Saved entries:
- - -

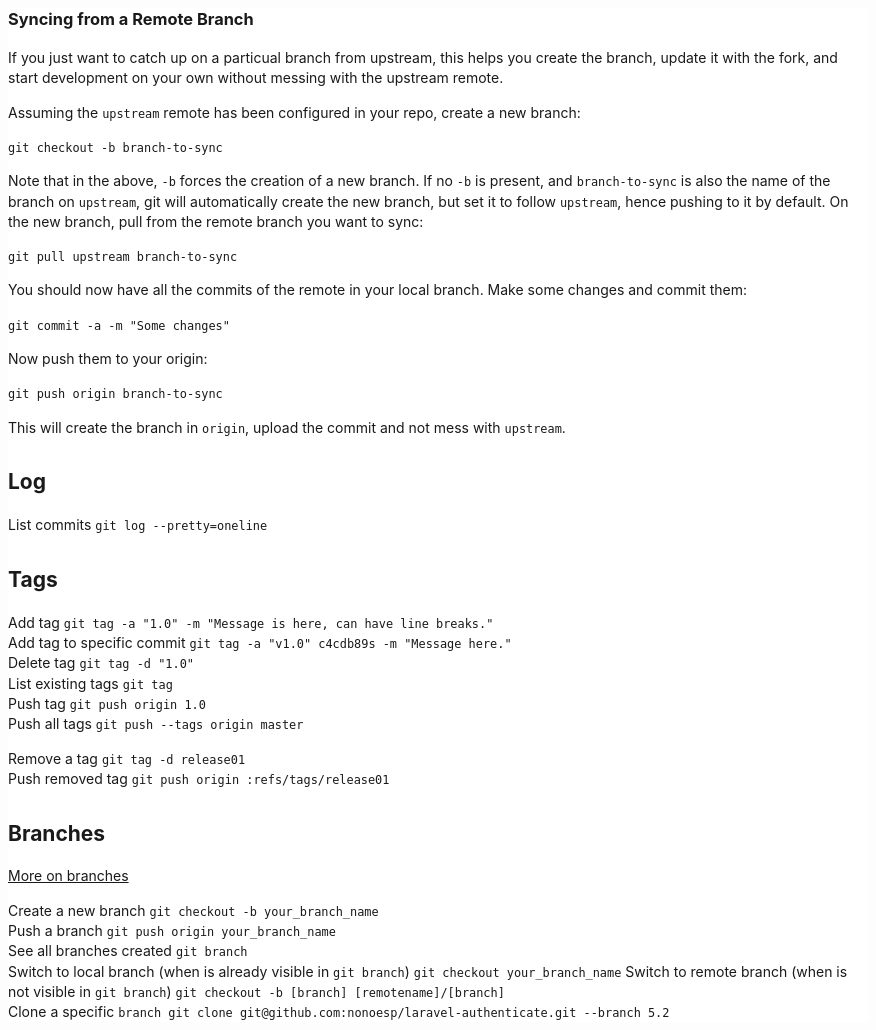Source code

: ### Syncing from a Remote Branch
If you just want to catch up on a particual branch from upstream, this helps you create the branch, update it with the fork, and start development on your own without messing with the upstream remote. 

Assuming the `upstream` remote has been configured in your repo, create a new branch:

`git checkout -b branch-to-sync`

Note that in the above, `-b` forces the creation of a new branch. If no `-b` is present, and `branch-to-sync` is also the name of the branch on `upstream`, git will automatically create the new branch, but set it to follow `upstream`, hence pushing to it by default. On the new branch, pull from the remote branch you want to sync:

`git pull upstream branch-to-sync`

You should now have all the commits of the remote in your local branch. Make some changes and commit them:

`git commit -a -m "Some changes"`

Now push them to your origin:

`git push origin branch-to-sync`

This will create the branch in `origin`, upload the commit and not mess with `upstream`. 

## Log

List commits `git log --pretty=oneline`  

## Tags

Add tag `git tag -a "1.0" -m "Message is here, can have line breaks."`  
Add tag to specific commit `git tag -a "v1.0" c4cdb89s -m "Message here."`   
Delete tag `git tag -d "1.0"`   
List existing tags `git tag`    
Push tag `git push origin 1.0`  
Push all tags `git push --tags origin master`  

Remove a tag `git tag -d release01`  
Push removed tag `git push origin :refs/tags/release01`  

## Branches
[More on branches](https://github.com/Kunena/Kunena-Forum/wiki/Create-a-new-branch-with-git-and-manage-branches)  

Create a new branch `git checkout -b your_branch_name`  
Push a branch `git push origin your_branch_name`  
See all branches created `git branch`  
Switch to local branch (when is already visible in `git branch`) `git checkout your_branch_name`
Switch to remote branch (when is not visible in `git branch`) `git checkout -b [branch] [remotename]/[branch]`  
Clone a specific `branch git clone git@github.com:nonoesp/laravel-authenticate.git --branch 5.2`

- - -

In the answer, please give only the lines from the line containing "is here, can" through the final line of the data, copied exactly.

■ Result of the task ■
Add tag `git tag -a "1.0" -m "Message is here, can have line breaks."`  
Add tag to specific commit `git tag -a "v1.0" c4cdb89s -m "Message here."`   
Delete tag `git tag -d "1.0"`   
List existing tags `git tag`    
Push tag `git push origin 1.0`  
Push all tags `git push --tags origin master`  

Remove a tag `git tag -d release01`  
Push removed tag `git push origin :refs/tags/release01`  

## Branches
[More on branches](https://github.com/Kunena/Kunena-Forum/wiki/Create-a-new-branch-with-git-and-manage-branches)  

Create a new branch `git checkout -b your_branch_name`  
Push a branch `git push origin your_branch_name`  
See all branches created `git branch`  
Switch to local branch (when is already visible in `git branch`) `git checkout your_branch_name`
Switch to remote branch (when is not visible in `git branch`) `git checkout -b [branch] [remotename]/[branch]`  
Clone a specific `branch git clone git@github.com:nonoesp/laravel-authenticate.git --branch 5.2`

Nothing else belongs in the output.